Ahrefs Alternatives: Top and best tools to raise your seo efforts

Let me explain how it is possible.

Imagine that you run a reasonably high traffic site of a viral type.

Your site is multi-author and the majority of its traffic comes from social media, so keyword research has not been thorough enough.

What does it mean? This means that you are losing traffic and you need to do something about it.

The process of raising the traffic is described below.

Change the targeting for a few dozens of the existing pages. You’ll see that while the search volumes on their own aren’t terrific, taken together they will be a nice traffic blow.

You can carry out experiments and switch the target keyword together with the URL. This can lead to 100% increase in traffic to the page you are working with.

You can also keep the URL the same, but change the different keyword and enjoy a 150% traffic increase. The numbers are approximate, as you understand.

Multiply this over a number of pages and it will add up. Furthermore, the traffic should continue to increase as the pages grow older and move up the rankings for the new keywords.

What’s even better, the whole process will take you only a few hours if you use a decent SEO tool.

How to promote your blog effectively to get massive traffic

The first step is to analyze the existing keywords

This time you need to look for keywords for which a page already ranks somewhere with higher search volume than existing targeting.

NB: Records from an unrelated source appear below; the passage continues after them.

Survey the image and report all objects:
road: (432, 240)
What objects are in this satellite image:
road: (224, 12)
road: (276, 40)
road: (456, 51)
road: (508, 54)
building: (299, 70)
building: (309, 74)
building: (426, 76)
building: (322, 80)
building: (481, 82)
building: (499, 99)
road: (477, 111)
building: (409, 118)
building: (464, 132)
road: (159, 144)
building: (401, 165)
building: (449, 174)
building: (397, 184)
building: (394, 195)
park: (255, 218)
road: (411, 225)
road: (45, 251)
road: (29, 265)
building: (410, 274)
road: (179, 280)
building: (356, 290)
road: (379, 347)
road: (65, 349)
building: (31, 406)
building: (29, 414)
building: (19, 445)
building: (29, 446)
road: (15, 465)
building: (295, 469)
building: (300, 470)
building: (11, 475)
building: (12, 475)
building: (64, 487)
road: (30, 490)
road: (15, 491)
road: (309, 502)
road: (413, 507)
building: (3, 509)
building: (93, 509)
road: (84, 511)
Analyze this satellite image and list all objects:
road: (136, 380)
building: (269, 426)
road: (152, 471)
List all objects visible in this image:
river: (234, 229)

The next step is to select a potential new main keyword.

Conduct keyword research to find out if this option is an absolute leader or maybe there is a better one.

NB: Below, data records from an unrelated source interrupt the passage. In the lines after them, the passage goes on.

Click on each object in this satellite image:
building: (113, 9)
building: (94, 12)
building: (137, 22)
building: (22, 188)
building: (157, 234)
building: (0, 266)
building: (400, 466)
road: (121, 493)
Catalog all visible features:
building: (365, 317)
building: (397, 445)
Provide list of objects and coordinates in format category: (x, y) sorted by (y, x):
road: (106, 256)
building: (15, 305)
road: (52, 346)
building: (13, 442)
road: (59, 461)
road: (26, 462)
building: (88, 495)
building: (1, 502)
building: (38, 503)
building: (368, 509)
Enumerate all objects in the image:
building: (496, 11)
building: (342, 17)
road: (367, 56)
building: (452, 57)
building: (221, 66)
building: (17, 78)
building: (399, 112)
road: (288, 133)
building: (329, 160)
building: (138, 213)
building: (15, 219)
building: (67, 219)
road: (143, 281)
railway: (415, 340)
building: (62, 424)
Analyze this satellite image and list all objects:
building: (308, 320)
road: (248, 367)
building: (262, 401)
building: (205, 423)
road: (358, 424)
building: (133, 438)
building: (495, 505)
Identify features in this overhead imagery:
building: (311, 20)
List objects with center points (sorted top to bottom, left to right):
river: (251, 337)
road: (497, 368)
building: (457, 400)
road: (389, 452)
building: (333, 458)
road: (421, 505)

You need to think well here because you are way off track with your initial targeting.

Is the keyword you selected going to be the one searchers are most likely to use? How about some other variants?

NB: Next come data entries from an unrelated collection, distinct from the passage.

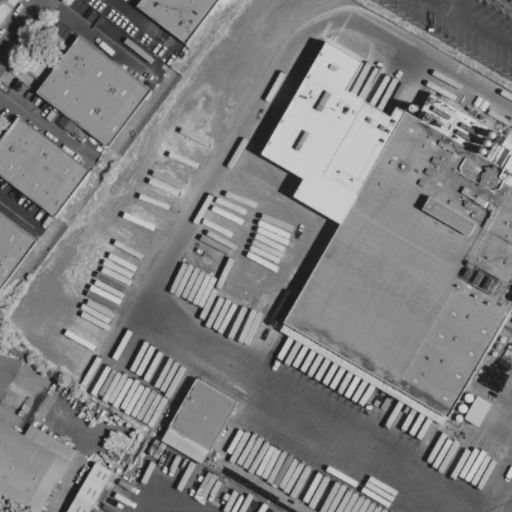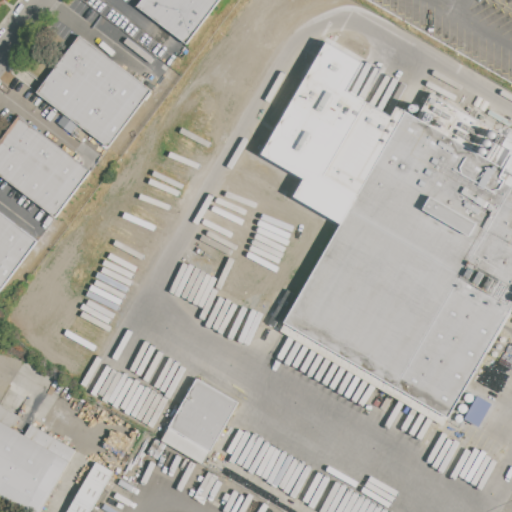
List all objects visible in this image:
road: (465, 6)
building: (178, 14)
building: (178, 15)
road: (476, 19)
road: (145, 23)
road: (21, 28)
road: (284, 56)
building: (93, 90)
building: (94, 90)
building: (39, 165)
railway: (511, 165)
building: (39, 166)
road: (18, 215)
building: (12, 246)
building: (12, 247)
building: (413, 255)
building: (418, 267)
building: (199, 421)
building: (200, 421)
road: (89, 423)
building: (29, 462)
building: (29, 463)
building: (90, 488)
road: (164, 490)
road: (2, 510)
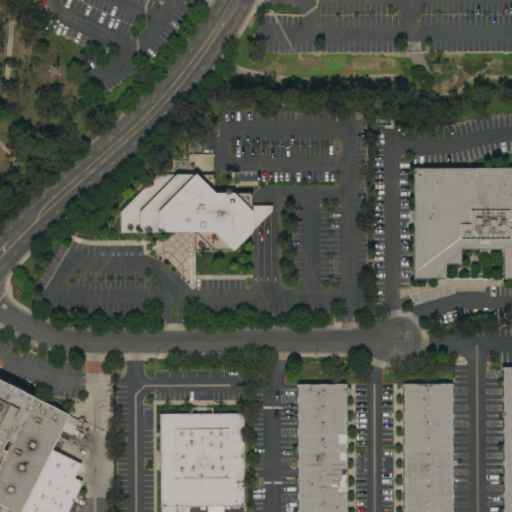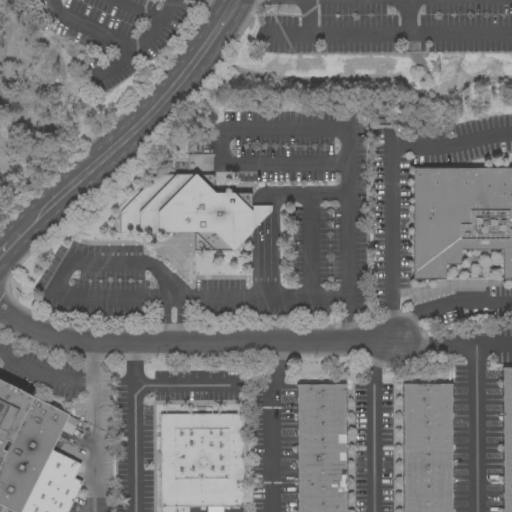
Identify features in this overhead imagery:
road: (226, 3)
road: (136, 10)
road: (304, 16)
road: (409, 16)
road: (91, 25)
road: (389, 32)
road: (140, 40)
road: (153, 112)
road: (346, 153)
road: (390, 181)
road: (272, 204)
building: (189, 209)
building: (193, 210)
building: (460, 215)
building: (459, 216)
road: (29, 225)
road: (310, 241)
road: (5, 251)
road: (64, 272)
road: (448, 302)
road: (181, 316)
road: (347, 316)
road: (164, 319)
road: (430, 342)
road: (189, 343)
road: (44, 370)
road: (180, 382)
road: (91, 426)
road: (372, 427)
road: (133, 428)
road: (371, 428)
building: (505, 437)
building: (506, 438)
building: (26, 441)
building: (319, 447)
building: (321, 447)
building: (424, 447)
building: (427, 447)
building: (33, 454)
building: (198, 460)
building: (201, 460)
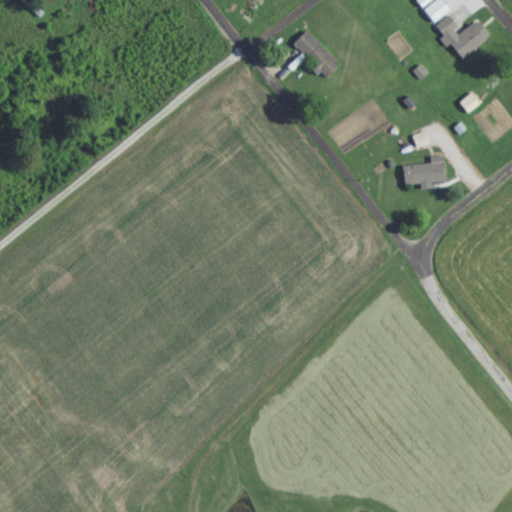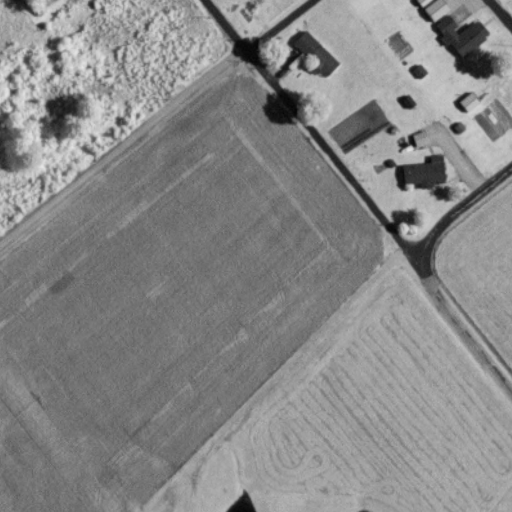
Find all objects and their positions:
road: (499, 16)
building: (433, 17)
building: (459, 43)
building: (312, 62)
road: (156, 124)
building: (421, 179)
road: (360, 197)
road: (461, 219)
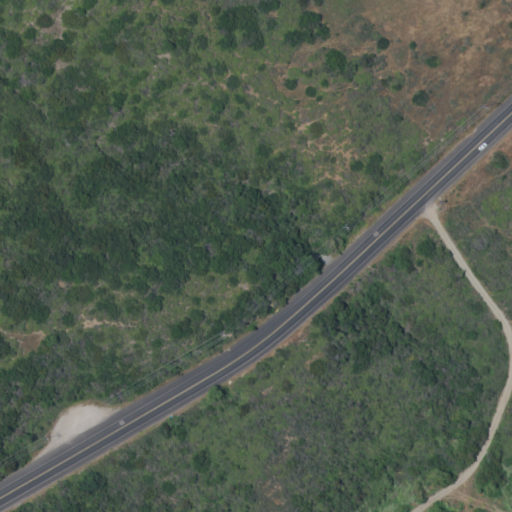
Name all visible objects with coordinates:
road: (396, 216)
road: (511, 359)
road: (220, 361)
road: (80, 446)
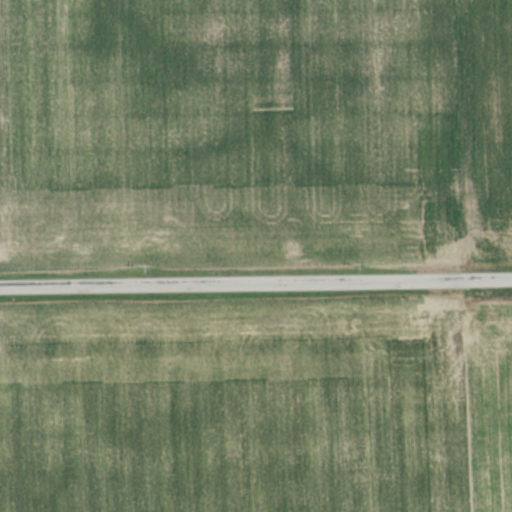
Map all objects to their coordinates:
crop: (254, 128)
road: (256, 276)
crop: (488, 414)
crop: (233, 416)
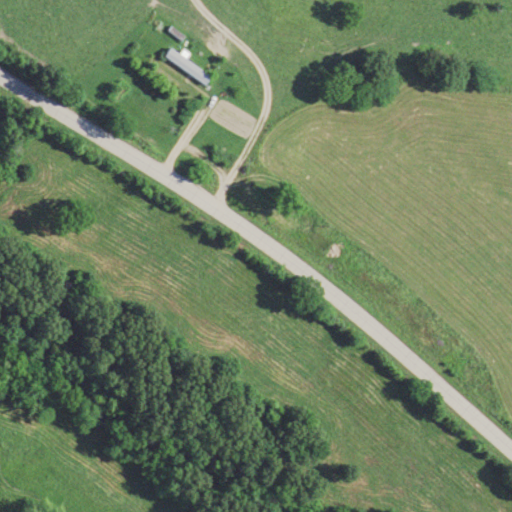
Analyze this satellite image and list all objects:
building: (183, 66)
road: (268, 237)
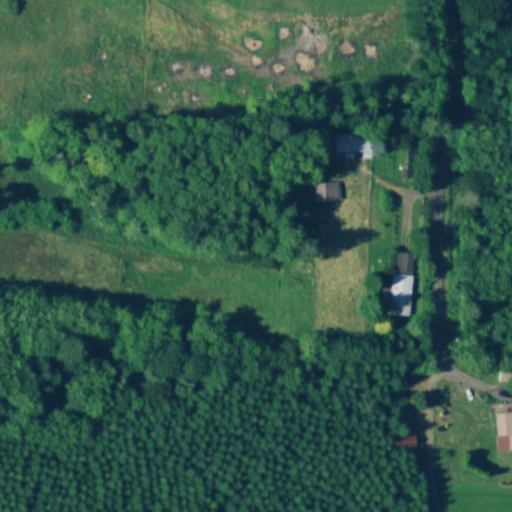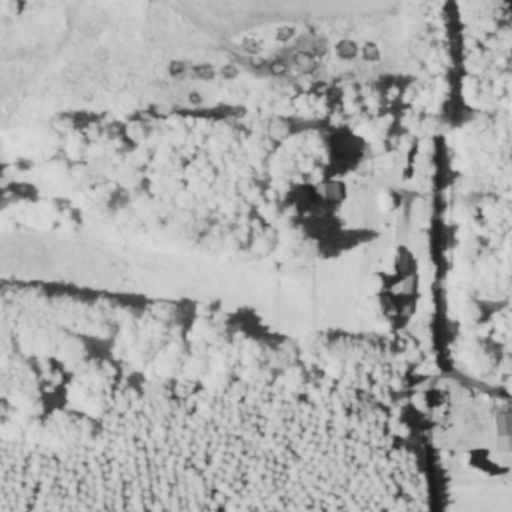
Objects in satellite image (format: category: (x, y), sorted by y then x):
building: (353, 145)
building: (411, 164)
building: (321, 192)
road: (419, 210)
building: (403, 262)
building: (398, 295)
building: (503, 431)
building: (399, 443)
road: (417, 467)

Check the volumes in your SEO tool. The result may differ from the expected one. Here you might be tempted to switch your keyword targeting to the keyword that is likely to perform better.

Please don’t hurry up. Take the informed decision or use both variants if you are in doubt.

Now you need to optimize your article for the new keyword.

Don’t forget about the info above. Fill in the blanks and make it the best article for the keyword.

Here’s what else you need to do:

  1. Change the post title and URL
  2. Change the SEO settings
  3. If you change the URL, set up a 301 redirect

You can use a free ‘Redirection’ plugin to manage redirects. All you need to do is enter the old URL, set the new target URL and you’re done.

Now you need to make Google re-crawl the page. This is not necessary if you have enough patience to wait for Google to re-index the page naturally. But I would recommend speeding the process. Use fetch as Google > submit to index in Search Console. That’s it, the post is optimized for the new keyword.

What results to expect?

If you did everything properly, your page’s search traffic is going to double. And it didn’t take you too many investments. I guess the strategy can be called a win.

When to use this strategy

The process is recommended for pages that are currently performing poor in search. It will help to draw extra traffic to them.

When implementing on multiple pages (particularly on large sites), it can quickly lead to a great growth in search traffic.

When not to use this strategy

The tactic is not risky, but if your page is performing well in search, then I would recommend diving the second method a try.

Over To You

So, these were 3 strategies to increase traffic to your website without building links or adding new pages. Implement them and reach your dream heights!

Audit your content regularly looking for opportunities to improve your existing rankings. If you don’t do this, you are missing opportunities!

Now I’ve got a couple of questions to you. Did you have a chance to use any of these strategies on your site? Are you satisfied with the results?

Do you have any questions or insights you would like to share with the community? Your feedback is welcome, so, please leave a comment for me below. Also feel free to share this blog post on your social media accounts.

About the author

Helga Moreno is a passionate content creator and marketer at Ahrefs bold enough to believe that if there’s a book that she wants to read, but it hasn’t been written yet, then she must write it herself.